Standards

List of Standards

Web Content Accessibility Guide (WCAG) 2.1 AA and Accessible Rich Internet Applications (ARIA) WAI-ARIA 1.0: The Web Content Accessibility Guidelines (WCAG) are part of a series of web accessibility guidelines published by the Web Accessibility Initiative (WAI) of the World Wide Web Consortium (W3C), the main international standards organization for the Internet. These standards apply to anyone designing web content such as websites, applications and content.

Authoring Tool Accessibility Guide (ATAG) 2.0: The Authoring Tool Accessibility Guidelines (ATAG) 2.0 provides guidelines for designing web content authoring tools that are both more accessible to authors with disabilities and designed to enable, support, and promote the production of more accessible web content by all authors. This standard applies to web or other WYSIWYG style authoring or web content creation tools.

User Agent Accessibility Guide (UAAG) 1.0: User Agent Accessibility Guidelines (UAAG) provides guidelines for designing user agents that lower barriers to Web accessibility for people with disabilities (visual, hearing, physical, cognitive, and neurological). This standard applies to HTML browsers and other types of software that retrieve and render Web content.
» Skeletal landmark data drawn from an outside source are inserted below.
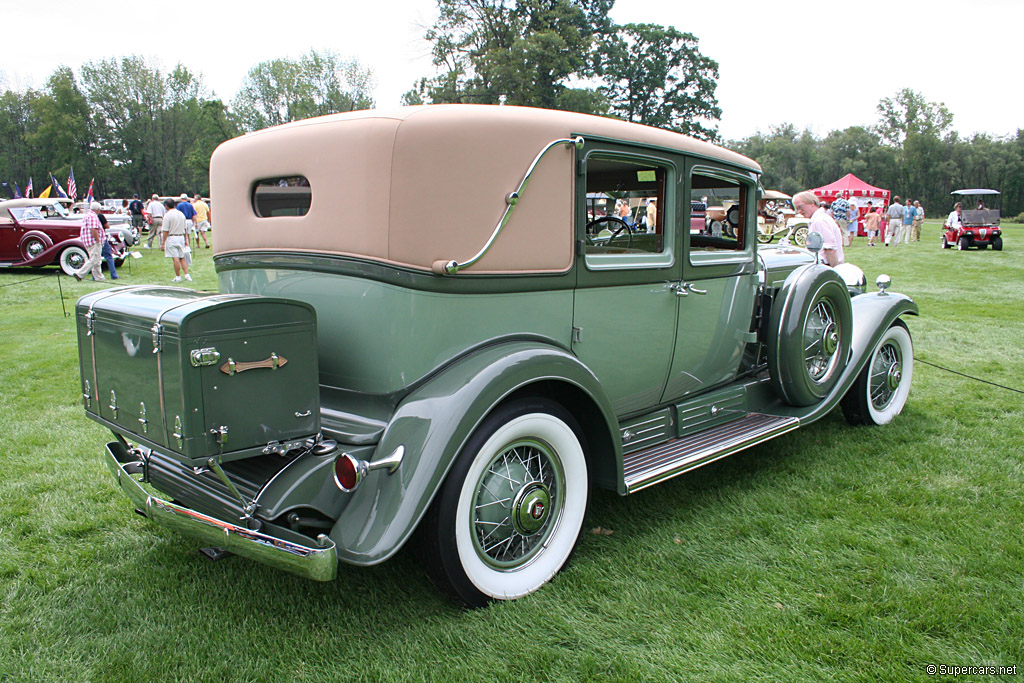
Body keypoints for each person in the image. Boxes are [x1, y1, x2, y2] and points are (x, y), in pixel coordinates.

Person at [792, 190, 844, 266]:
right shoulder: (820, 219)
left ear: (812, 203)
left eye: (801, 207)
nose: (799, 211)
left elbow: (830, 249)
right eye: (797, 209)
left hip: (825, 265)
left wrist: (833, 271)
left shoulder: (819, 221)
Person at [72, 202, 106, 281]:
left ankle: (99, 277)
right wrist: (97, 240)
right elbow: (93, 229)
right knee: (94, 259)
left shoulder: (87, 215)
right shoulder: (93, 216)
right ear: (97, 209)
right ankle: (80, 274)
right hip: (93, 241)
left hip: (88, 241)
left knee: (97, 260)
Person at [160, 198, 191, 282]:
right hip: (181, 237)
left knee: (175, 258)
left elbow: (165, 230)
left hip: (172, 237)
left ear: (166, 206)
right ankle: (187, 275)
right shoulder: (181, 214)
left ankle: (178, 276)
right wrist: (186, 240)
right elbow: (185, 229)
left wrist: (163, 243)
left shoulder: (167, 215)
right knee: (182, 257)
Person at [98, 213, 120, 280]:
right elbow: (107, 226)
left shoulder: (89, 216)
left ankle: (96, 275)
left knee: (95, 258)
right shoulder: (100, 216)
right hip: (102, 238)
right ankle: (114, 275)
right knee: (108, 257)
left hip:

W3C's WCAG2ICT or Section 508-1194.21, 36 C.F.R. § 1194.21: These guidelines are intended to help clarify how to use WCAG 2.0 to make non-web documents and software more accessible to people with disabilities. WCAG 2.0 to Non-Web Information and Communications Technologies (WCAG2ICT) and its principles, guidelines, and success criteria applies to non-web Information and Communications Technologies (ICT), specifically to non-web documents and software.

W3C's MathML 3.0: MathML is the mark-up language (ML) used in software and development tools for statistical, engineering, scientific, computational and academic expressions of math on the Web. The Mathematical Markup Language provides ways to describe in XML both the visual presentation of formulas (with mathematical symbols, built-up formulas and font styles) and their semantics (with reference to different domains of mathematics). The standard applies to products, documents and web content incorporating digital mathematical and scientific notation.

DAISY Standard or the IDPF's EPUB 3: Digital Accessible Information SYstem (DAISY) and refers to an international standard for creating a variety of digital books that are a combination of synchronized text and audio such as digital publications and documents. International Digital Publishing Forum (IDPF) EPUB, the term is short for electronic publication. These standards apply to digital publications and documents.

BANA Guidelines: Braille Authority of North America (BANA) Guidelines and Standards for Tactile Graphics (2010) and Braille Formats: Principles of Print-to-Braille Transcription (2016): Tactile graphics are essential components of Braille materials transcribed for use in educational and professional fields. These standards apply to any hard copy Braille files and Braille materials that require graphics to be tactile.